AWS-MLS-C01 & AWS CERTIFICATION | Sampling Techniques (Oversampling, Undersampling, SMOTE) - AWS Certified Machine Learning

3.4.1. Sampling Techniques (Oversampling, Undersampling, SMOTE)

First Principle: Sampling techniques fundamentally address class imbalance in datasets by adjusting the number of samples in minority or majority classes, enabling models to learn more effectively from rare events and improve predictive performance for all classes.

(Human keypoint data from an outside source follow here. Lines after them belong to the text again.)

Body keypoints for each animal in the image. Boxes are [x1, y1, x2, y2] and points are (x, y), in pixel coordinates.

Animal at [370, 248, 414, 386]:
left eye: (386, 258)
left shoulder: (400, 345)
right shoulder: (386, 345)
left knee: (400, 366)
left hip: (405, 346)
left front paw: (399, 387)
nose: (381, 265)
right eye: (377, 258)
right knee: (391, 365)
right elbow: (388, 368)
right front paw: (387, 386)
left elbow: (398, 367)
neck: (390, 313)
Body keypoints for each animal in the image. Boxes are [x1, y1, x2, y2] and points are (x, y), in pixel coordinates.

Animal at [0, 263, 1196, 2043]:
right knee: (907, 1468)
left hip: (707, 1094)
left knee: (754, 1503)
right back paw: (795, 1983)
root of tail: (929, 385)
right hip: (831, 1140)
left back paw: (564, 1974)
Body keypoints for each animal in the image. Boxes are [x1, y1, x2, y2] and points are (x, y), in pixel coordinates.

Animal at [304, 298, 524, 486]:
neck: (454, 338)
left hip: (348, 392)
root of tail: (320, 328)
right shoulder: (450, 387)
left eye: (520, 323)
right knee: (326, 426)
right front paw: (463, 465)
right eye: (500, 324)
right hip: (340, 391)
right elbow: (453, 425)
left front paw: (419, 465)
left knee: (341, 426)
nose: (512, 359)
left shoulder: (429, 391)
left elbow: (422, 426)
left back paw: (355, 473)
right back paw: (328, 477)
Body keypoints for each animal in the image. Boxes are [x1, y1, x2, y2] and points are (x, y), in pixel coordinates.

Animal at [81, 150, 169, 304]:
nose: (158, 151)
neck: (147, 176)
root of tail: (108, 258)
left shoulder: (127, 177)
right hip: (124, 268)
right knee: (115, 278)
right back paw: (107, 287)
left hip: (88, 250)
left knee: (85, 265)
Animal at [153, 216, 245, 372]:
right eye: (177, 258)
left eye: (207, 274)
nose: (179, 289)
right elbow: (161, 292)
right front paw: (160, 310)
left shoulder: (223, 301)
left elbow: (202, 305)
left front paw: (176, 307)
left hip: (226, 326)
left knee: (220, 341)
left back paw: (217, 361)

Class imbalance is a common problem in classification tasks where the number of observations in one class (the majority class) is significantly higher than in other classes (the minority class). This can lead to models that perform well on the majority class but poorly on the minority class, which is often the class of interest (e.g., fraud, disease). Sampling techniques are used to rebalance the dataset.

Key Sampling Techniques:

Undersampling:
- Method: Reduces the number of samples in the majority class to match the number of samples in the minority class.
- Types: Random undersampling, Tomek links, Edited Nearest Neighbors (ENN).
- Pros: Can help balance the dataset and reduce training time.
- Cons: Risk of discarding potentially valuable information from the majority class, which can lead to underfitting.
Oversampling:
- Method: Increases the number of samples in the minority class to match the number of samples in the majority class.
- Types: Random oversampling (duplicating existing minority samples).
- Pros: No loss of information from the majority class.
- Cons: Can lead to overfitting, as the model might learn to classify the duplicated samples too well.
SMOTE (Synthetic Minority Over-sampling Technique):
- Method: A more sophisticated oversampling technique that generates synthetic samples for the minority class rather than simply duplicating existing ones. It creates new samples by taking a minority class sample and introducing synthetic examples along the line segments joining any of its k nearest neighbors.
- Pros: Reduces the risk of overfitting compared to simple oversampling, as it creates new, distinct samples.
- Cons: Can create noisy samples if the minority class is very sparse, can increase overlap between classes.
- Variants: Borderline-SMOTE, ADASYN.
Combined Approaches: Often, a combination of undersampling and oversampling (e.g., SMOTE followed by Tomek links) is used to achieve better balance and performance.

Impact on ML:

Improved model performance on the minority class.
More balanced evaluation metrics (e.g., F1-score, Recall).
Reduced bias towards the majority class.

AWS Tools:

SageMaker Data Wrangler offers built-in transformations for oversampling and undersampling.
SageMaker Processing Jobs can run custom Python/Spark scripts using libraries like Imblearn (for SMOTE and other advanced techniques) at scale.
XGBoost on SageMaker supports the scale_pos_weight parameter to handle class imbalance at the algorithm level, which is often preferred over explicit sampling if the algorithm supports it.

Scenario: You are working on a medical diagnosis model where the "positive" diagnosis class is very rare (e.g., 1% of the dataset). Training a model directly results in it always predicting "negative" to achieve high accuracy. You need to improve the model's ability to correctly identify positive cases.

Reflection Question: How do sampling techniques like undersampling, oversampling, and especially SMOTE, fundamentally address class imbalance by adjusting sample distribution, enabling models to learn more effectively from rare events and improve overall predictive performance?

💡 Tip: When using sampling techniques, apply them only to the training data. Do not apply them to the validation or test sets, as this would lead to an unrealistic evaluation of the model's performance on real-world imbalanced data.